→ DOCUMENT:
[START]
The git checkout command is ... complicated :-)

  • git checkout -- colors.txt copies colors.txt from the index (:colors.txt) to the work-tree. (This is what you did.)

  • git checkout HEAD -- colors.txt copies colors from the HEAD commit (HEAD:colors.txt) to the index, then to the work-tree. (This is what you meant to do.)

In both cases, this may overwrite uncommitted data: in the index-to-work-tree case, it will overwrite any work-tree version that git status would call "not staged for commit", and in the HEAD-to-index-and-work-tree case it will also overwrite any index version that git status would call "staged for commit".

Meanwhile, of course:

  • git checkout branchname switches to the given branch name while also copying files from the tip commit of that branch to the index and work-tree—but this particular git checkout operation is nondestructive, failing if it would have to overwrite uncommitted data.

  • git checkout of a commit specifier that is not a branch name will switch to a detached HEAD at the given commit, also nondestructively.
[END]
→ GIVEN INFORMATION:
[START]
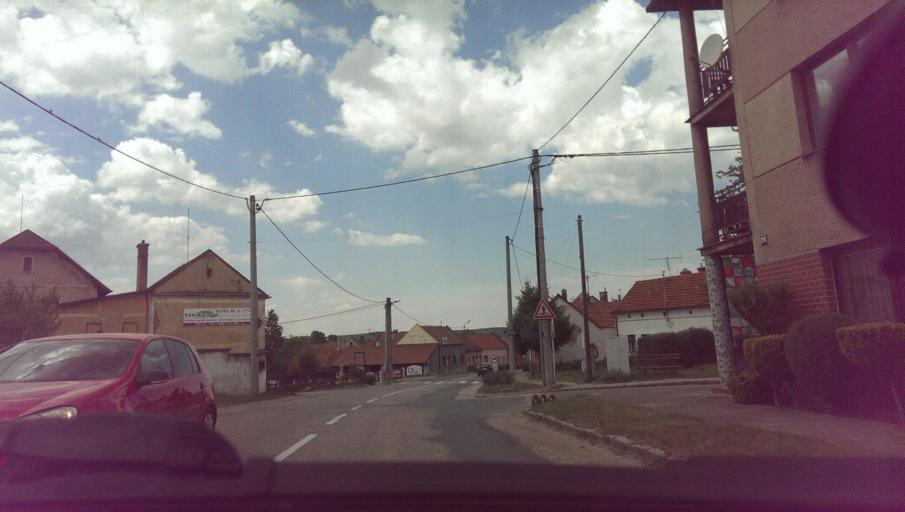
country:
[END]
→ ACTIONS TO TAKE:
1. Answer these about the git checkout text:
(a) According to the text, where does git checkout -- colors.txt copy colors.txt from, and where does it copy it to?
(b) What happens when git checkout branchname would have to overwrite uncommitted data?
(c) What does git checkout switch to when given a commit specifier that is not a branch name?
2. Reproduce the git checkout text from "In both cases, this" to "overwrite uncommitted data.".
3. How would the git checkout text go on after its final sentence? Write the next part.

→ OUTPUTS:
1.
(a) From the index to the work-tree.
(b) It fails.
(c) A detached HEAD at the given commit.

2.
In both cases, this may overwrite uncommitted data: in the index-to-work-tree case, it will overwrite any work-tree version that git status would call "not staged for commit", and in the HEAD-to-index-and-work-tree case it will also overwrite any index version that git status would call "staged for commit".

Meanwhile, of course:

  • git checkout branchname switches to the given branch name while also copying files from the tip commit of that branch to the index and work-tree—but this particular git checkout operation is nondestructive, failing if it would have to overwrite uncommitted data.

3.
(These can be forced to make them destructive.)

  • With the -m flag, git checkout will either reconstruct a conflicted merge (destructive) or attempt to merge one or many files (potentially somewhat destructive).

  • With --ours or --theirs, git checkout can extract index staging version 2 or 3 of a file. This is destructive of any unsaved work-tree data.

These options (when used with pathspecs in the -m case) are in some ways somewhat similar to the first two cases: the current branch does not change; only work-tree and perhaps index copies of files change.

  • With -b, -t / --track, or --no-track, git checkout can create a new branch. With -B, git checkout can either create a new branch or, in effect, git reset an existing one. With --orphan, git checkout can set you up in a situation similar to that in a new, totally-empty repository, where the next commit you make will create a branch that has no previous commits on it.

These actions are somewhat like the second two sets of git checkout behaviors, as you may be on a different branch if the git checkout succeeds. These are generally nondestructive as well. Note, however, that -B can move an existing branch name arbitrarily. If you don't have reflogs enabled, this may be difficult to recover from.

  • With -p, git checkout can interactively patch the difference between a commit (really, any "tree-ish", as Git puts it) and the work-tree, or the index and the work-tree.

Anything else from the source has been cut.